### TEXT TO READ
☆ ☆ ☆ ☆ ☆
Story Club Magazine

Library of Great Music | Patrick Gill

For Tom and John Gill, and Henry Hopkins.

A bit over ten years ago, I bought my first record, the English Beat’s “I Just Can’t Stop It,” at Street Light Records, Pacific Avenue and Elm, Santa Cruz, because ska never dies in California.

Fresh to Two-Tone sounds, without racial or political contexts, having no idea who they were talking about when they asked Margaret to stand down, please, stand down Margaret. I almost squealed with joy when the cashier said I got a good find here, a classic. He was more than likely a beautifully rough-faced man with greasy hair and band buttons on his thermal shirt. This would become my type, from this point on.
☆ ☆ ☆ ☆ ☆
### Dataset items
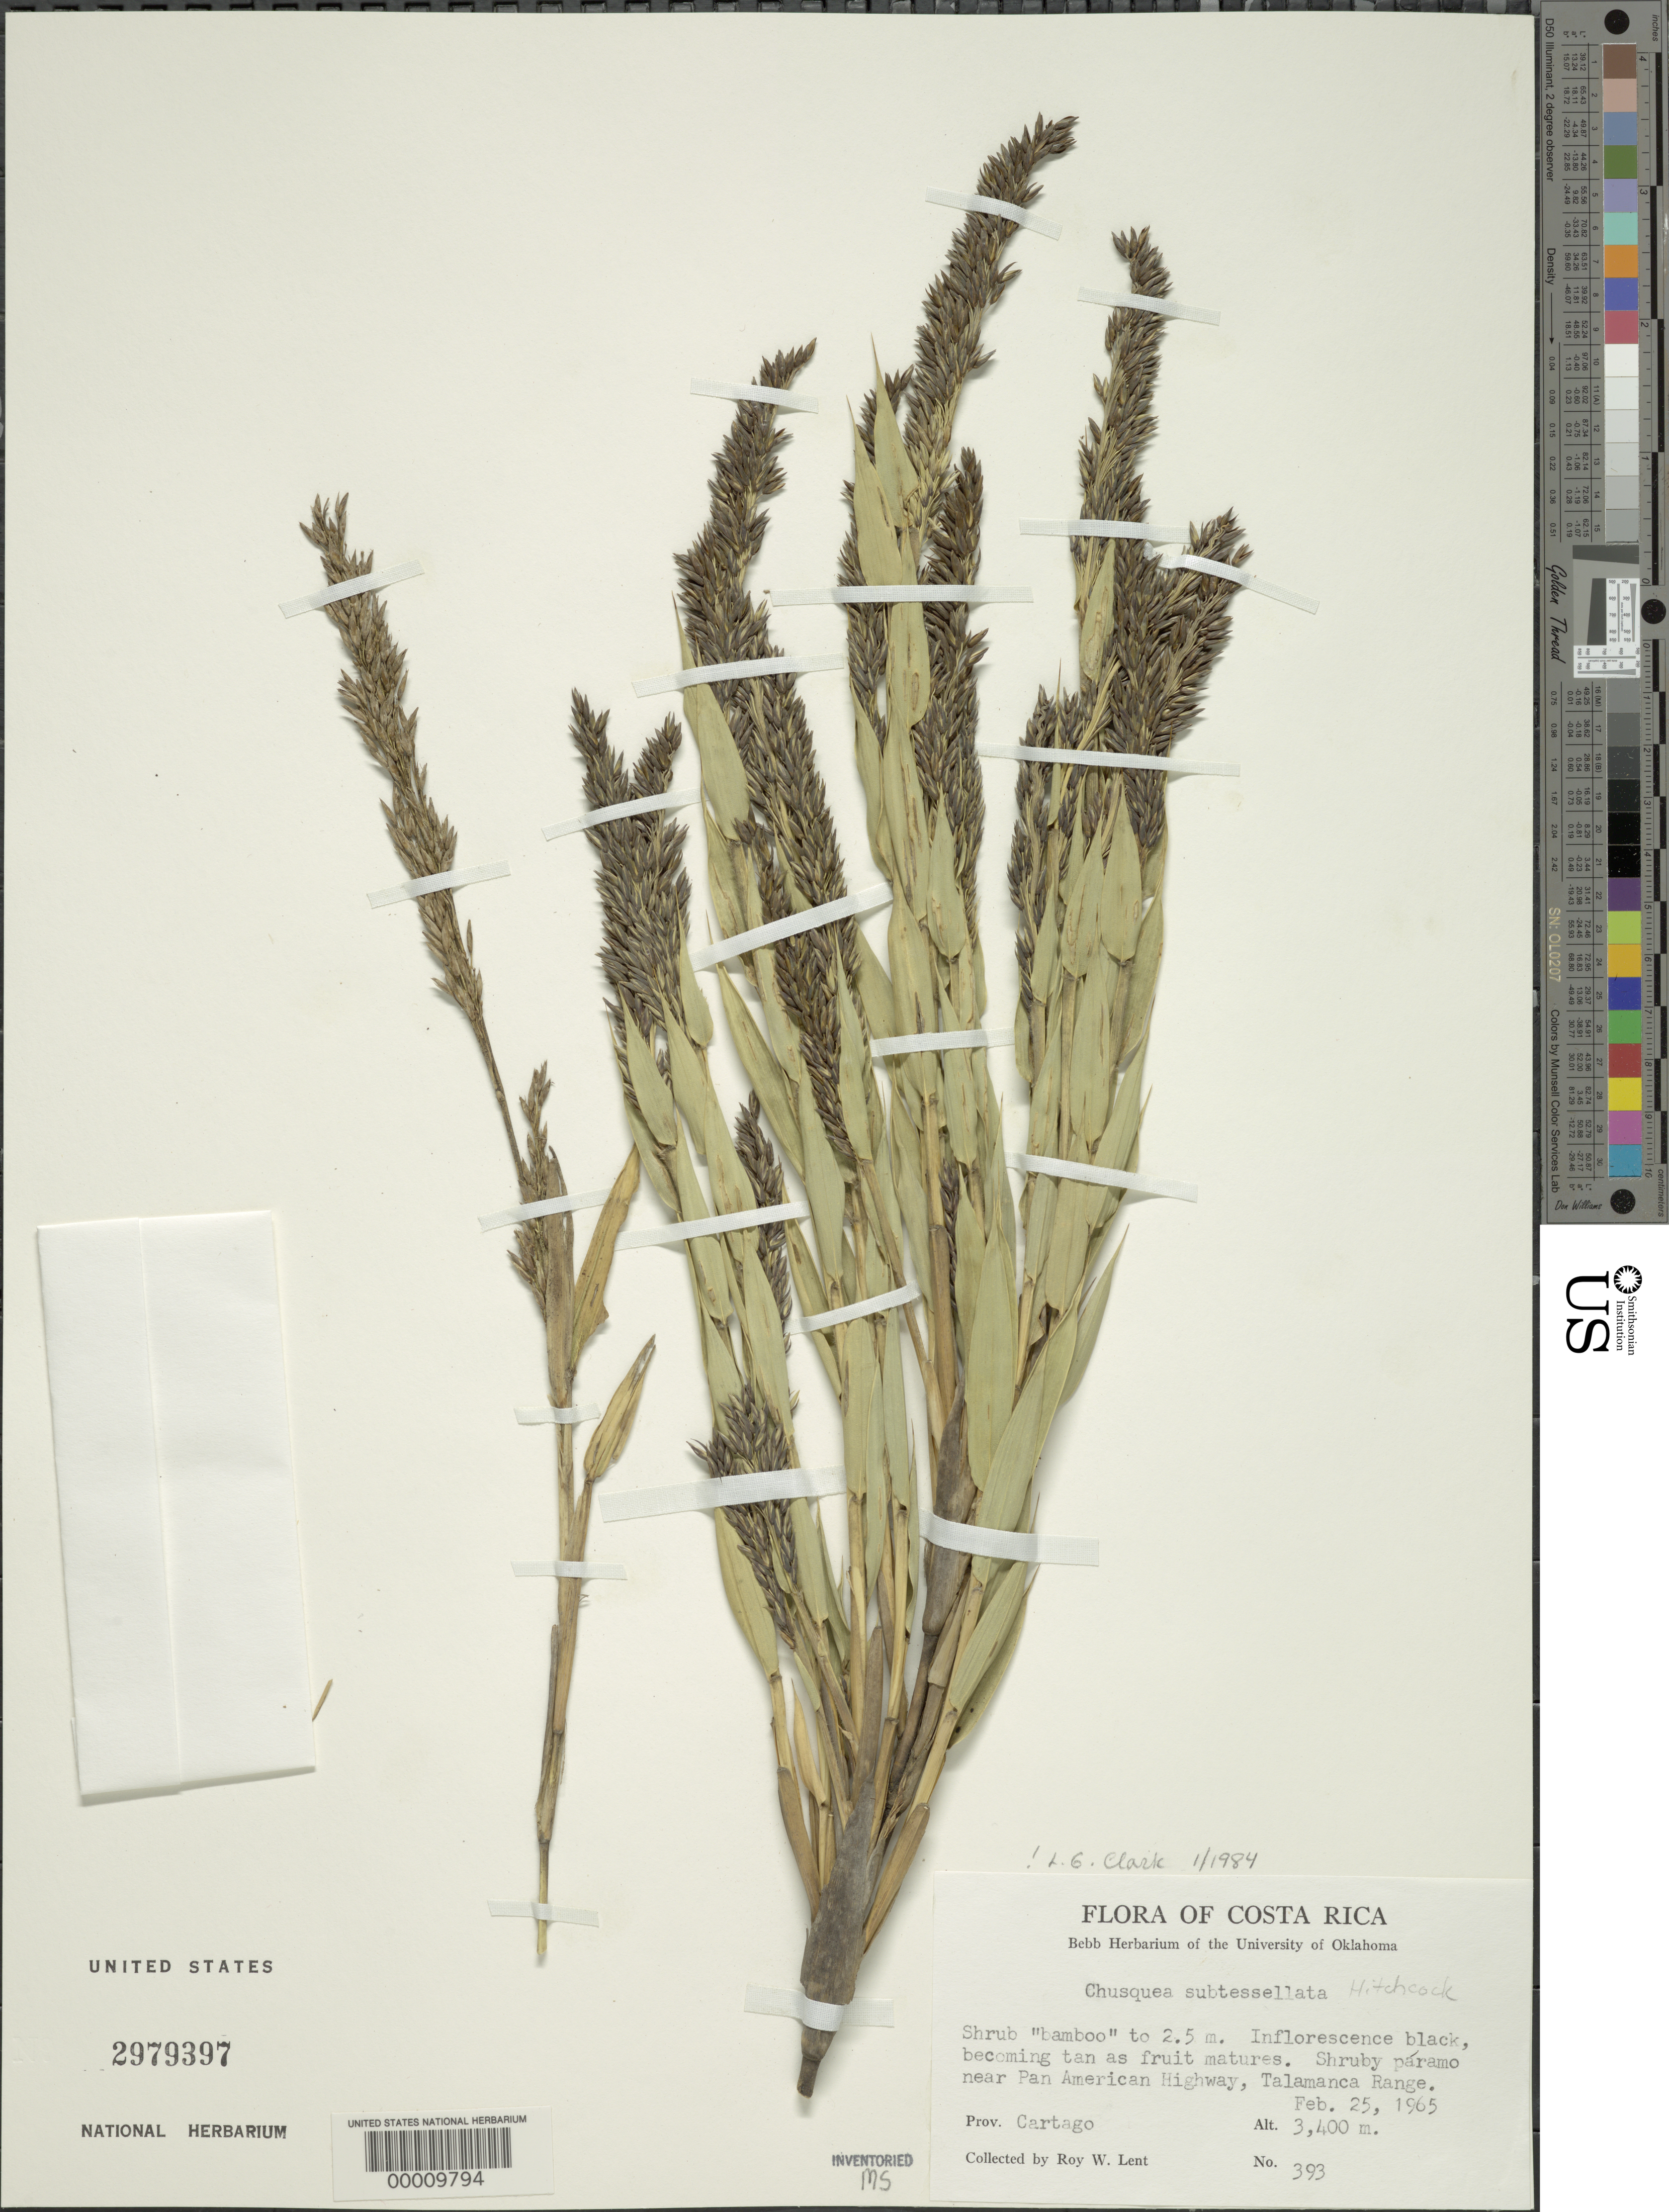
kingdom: Plantae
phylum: Tracheophyta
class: Liliopsida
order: Poales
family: Poaceae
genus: Chusquea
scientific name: Chusquea subtessellata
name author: Hitchc.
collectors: R. W. Lent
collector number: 393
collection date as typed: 25 Feb 1965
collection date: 1965-02-25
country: Costa Rica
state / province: Cartago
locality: Talamanca range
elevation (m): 3400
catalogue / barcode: US 2979397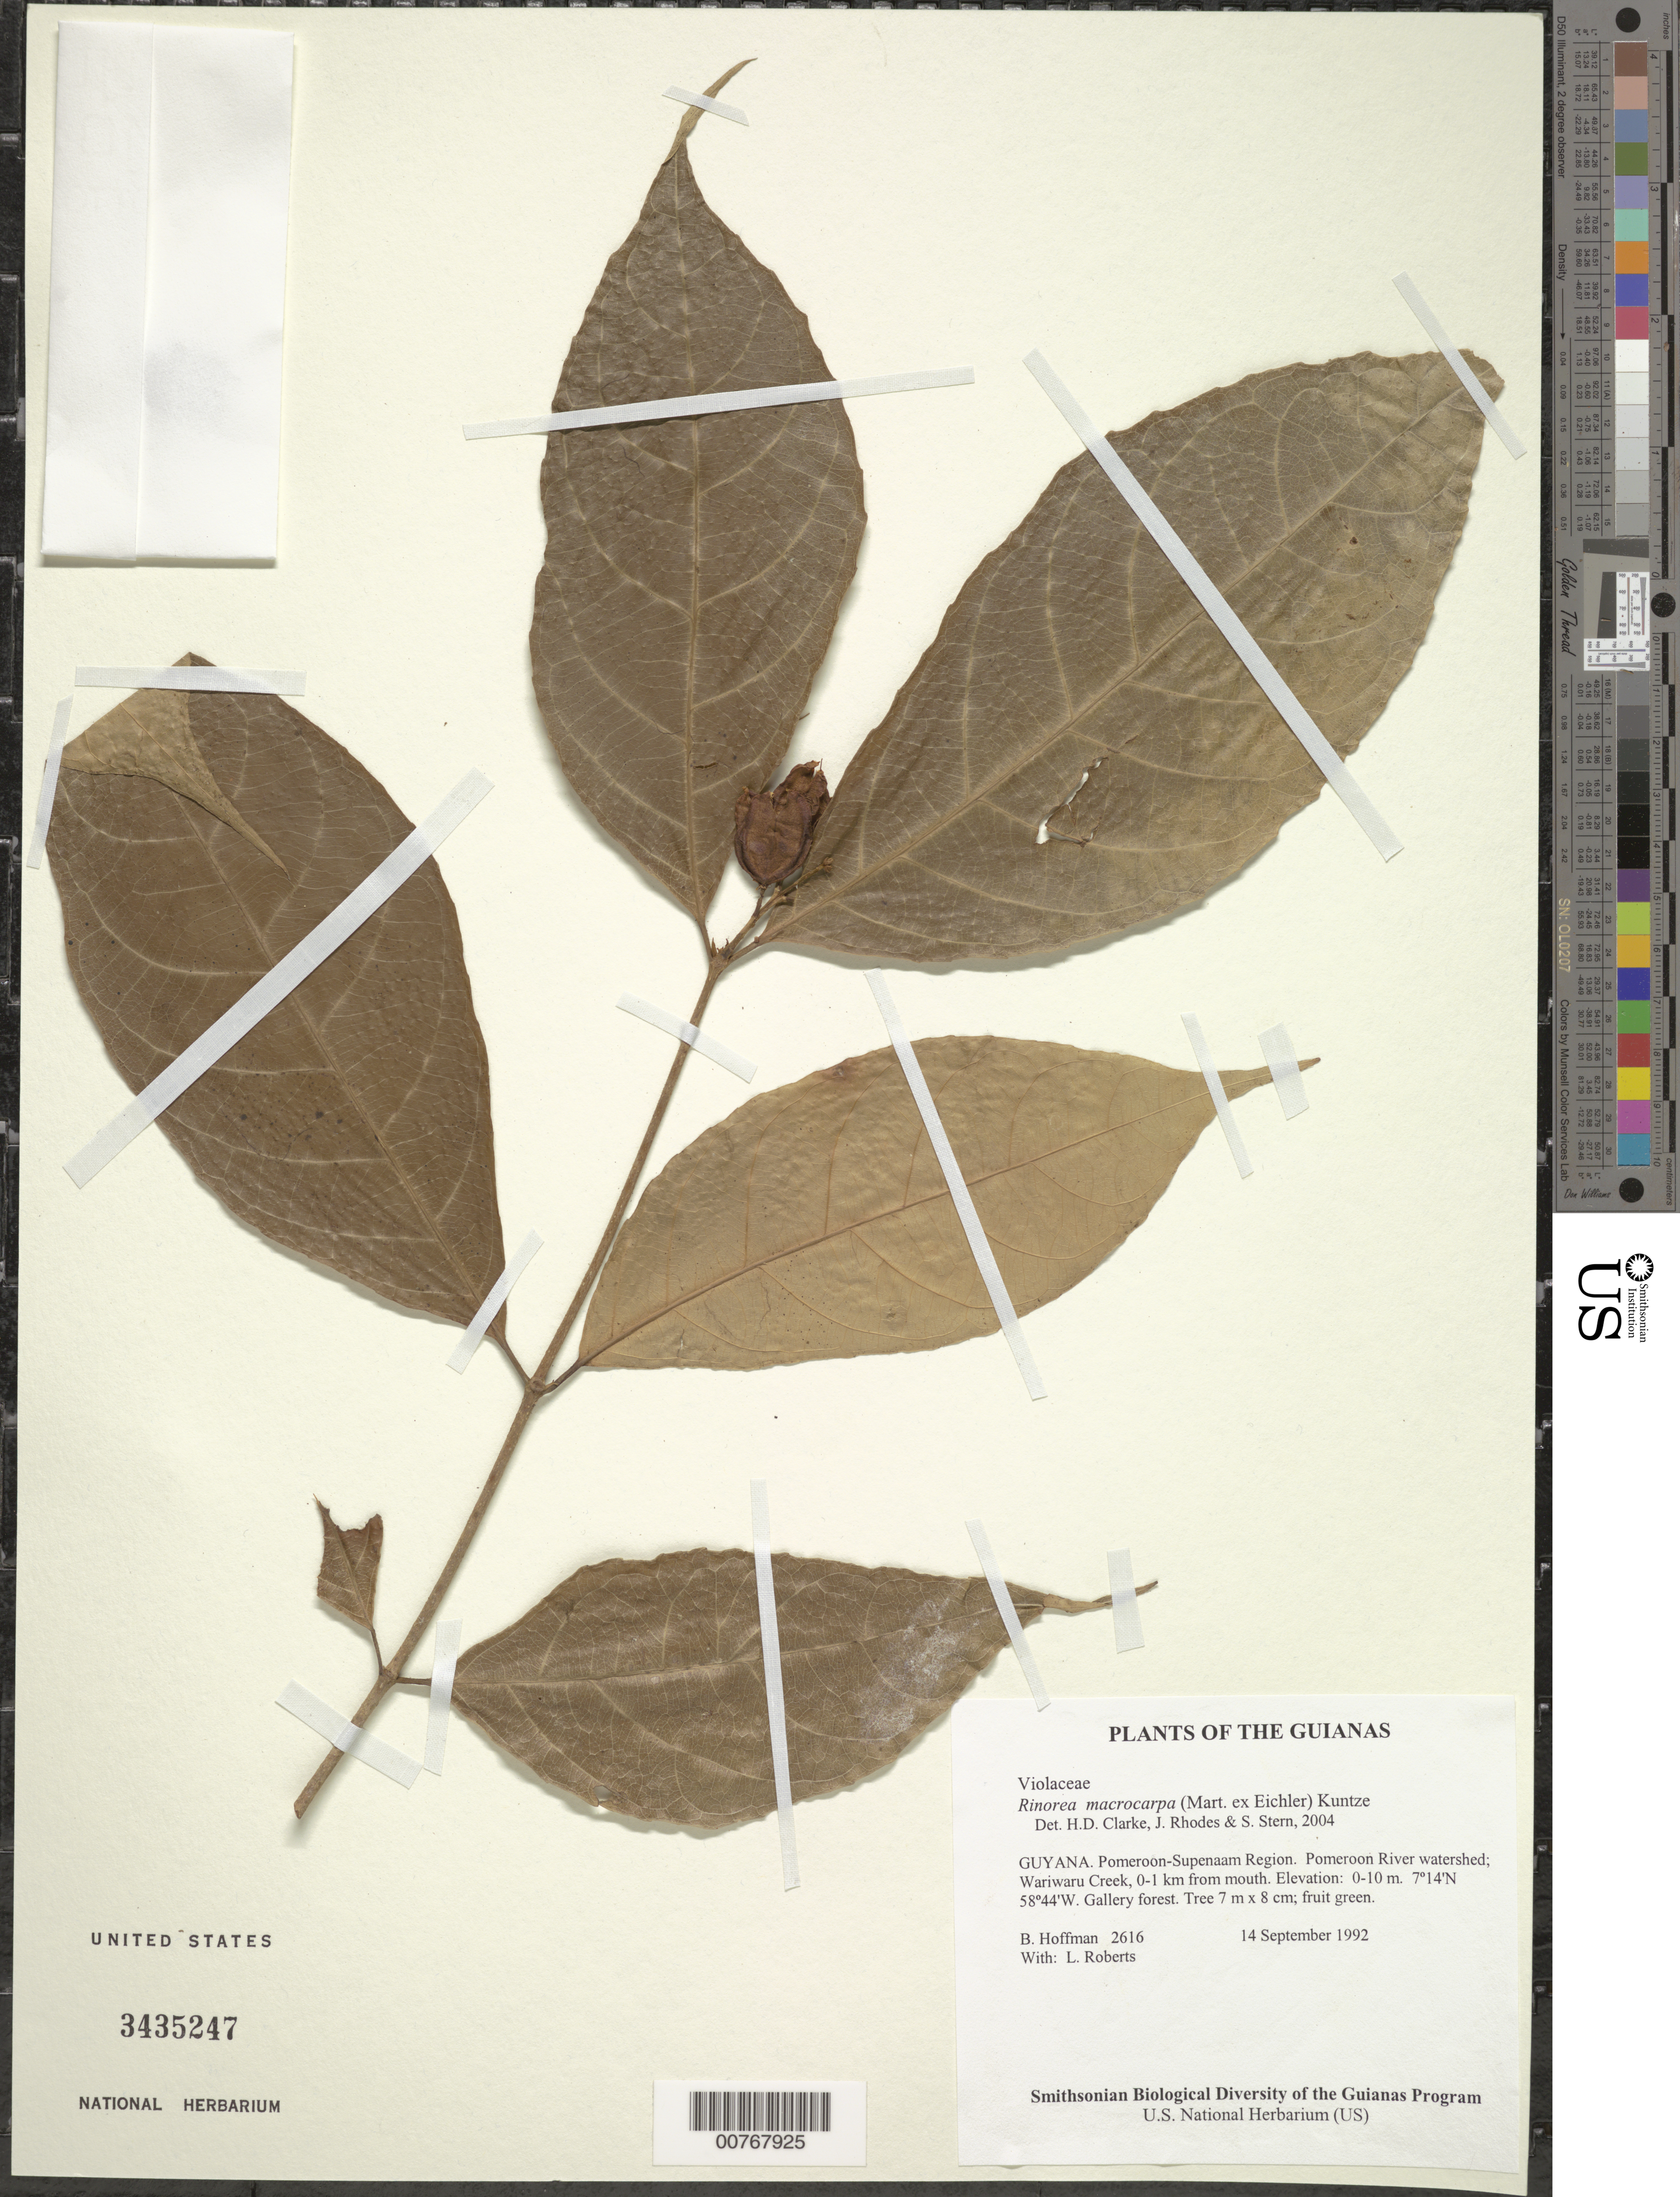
☆ ☆ ☆ ☆ ☆
### PARTS OF THE EXERCISE
**1)** In the essay about buying a first record, at which store was that first record bought?
**2)** Carry the essay about buying a first record onward, beginning right after its final sentence.

### FINAL RESULTS
**1)** Street Light Records, at Pacific Avenue and Elm in Santa Cruz.

**2)**
I had just liberated a turntable from its dust in the house we had just moved in to. Previous occupants had left it intact with a massive sound system. I traced the wires and connections to stereo sources, carried it up to my room, linking it all to my own smaller speakers, bypassing my tape-deck/CD structure. I was set for a new life, a new sound, a new level of teenage pretension. I was prepared to start telling people “Yeah, but nothing sounds as good as vinyl.” And really, really, say it like I meant it.

On an unremarkable summer day (which means it could have been any day outside of January or February in my home climate), my Uncle John dropped by with a yellowing box of thin and colorful squares. This was his record collection, his and my father’s record collection. I was excited, I had just found this record player, how did he know? I had forgotten in my sonic fervor that my father and uncle could communicate through telephones. He let the box go into my arms, it made me buckle like a knock kneed cartoon under its weight. He smiled through his cigar-singed mustache like he always did, like he was waiting for me to get the joke he didn’t tell.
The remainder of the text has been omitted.